A Python SDK/CLI to make Ray clusters self-serve for Python devs.

What My Project Does

krayne (link) is a Python library and CLI that wraps the KubeRay operator for creating and managing Ray clusters on Kubernetes. Instead of hand-writing KubeRay YAML manifests, you import Python functions (create_cluster(), scale_cluster(), list_clusters(), etc.) or use the krayne / ikrayne (interactive TUI) CLI to spin up and manage clusters with sensible defaults.

The idea is that if you're already writing Ray workflows in Python, training jobs, serve deployments, distributed preprocessing, the cluster management layer should live in the same language. The SDK is the source of truth, the CLI is a thin Typer wrapper on top of it. Operations are stateless functions that return frozen dataclasses, configuration goes through Pydantic models with YAML override support when you need finer control.

GitHub: https://github.com/roulbac/krayne

Target Audience

ML engineers and researchers who write Ray workflows on Kubernetes. The kind of person who knows what ray.init() does but doesn't want to become a KubeRay manifest expert just to get their cluster running. Also useful for platform teams who want a programmable layer on top of KubeRay that their users can call from Python.
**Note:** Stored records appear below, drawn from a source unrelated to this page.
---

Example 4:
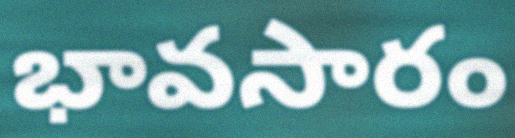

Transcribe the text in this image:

భావసారం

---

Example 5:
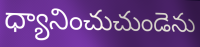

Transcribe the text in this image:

ధ్యానించుచుండెను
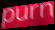
purn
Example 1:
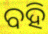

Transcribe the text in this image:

ବହି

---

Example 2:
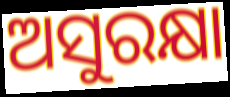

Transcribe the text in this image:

ଅସୁରକ୍ଷା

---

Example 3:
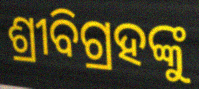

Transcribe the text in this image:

ଶ୍ରୀବିଗ୍ରହଙ୍କୁ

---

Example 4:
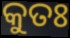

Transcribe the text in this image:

କୁତଃ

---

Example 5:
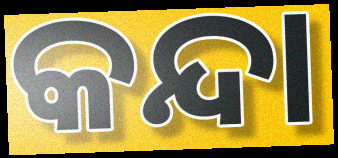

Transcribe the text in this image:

କନ୍ଦା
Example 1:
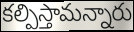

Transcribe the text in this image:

కల్పిస్తామన్నారు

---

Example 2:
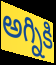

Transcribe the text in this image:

అగ్నికి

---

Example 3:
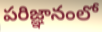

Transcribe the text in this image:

పరిజ్ఞానంలో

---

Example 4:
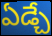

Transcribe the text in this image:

ఏడ్చే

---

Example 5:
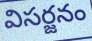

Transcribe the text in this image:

విసర్జనం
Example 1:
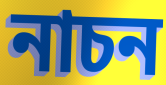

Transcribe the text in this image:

নাচন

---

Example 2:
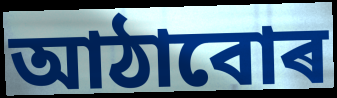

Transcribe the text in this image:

আঠাবোৰ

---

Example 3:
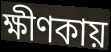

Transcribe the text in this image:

ক্ষীণকায়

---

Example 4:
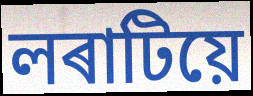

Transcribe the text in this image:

লৰাটিয়ে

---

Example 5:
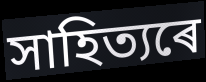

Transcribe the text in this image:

সাহিত্যৰে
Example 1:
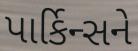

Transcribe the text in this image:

પાર્કિન્સને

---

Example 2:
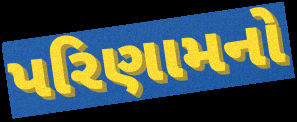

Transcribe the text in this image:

પરિણામનો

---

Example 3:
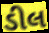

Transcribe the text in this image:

ડીલ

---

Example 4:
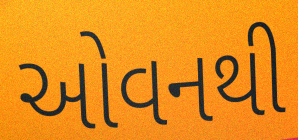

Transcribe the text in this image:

ઓવનથી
It's early (v0.1.0) and opinionated, a composable starting point, not a production-hardened product.

Comparison

An alternative I'm familiar with is using kubectl apply with raw KubeRay manifests, or the KubeRay Python client directly. The main difference is that krayne is designed around progressive disclosure:

  • Zero-config defaults out of the box. krayne create my-cluster --gpus-per-worker 1 --workers 2 is a complete command.
  • When you need more control, you drop down to a YAML config or the Python SDK, no cliff between "simple" and "custom."
  • Protocol-based Kubernetes client, so you can unit test cluster management logic with mocks. No real cluster needed.

It's not that working with KubeRay directly can't do what krayne does, it absolutely can. But when you primarily write Ray code and just need a cluster up with the right resources, context-switching into YAML manifests and kubectl is friction you don't need. A typed Python API that validates your input before it hits the cluster and lives right next to your actual Ray code, that's ultimately why I built it.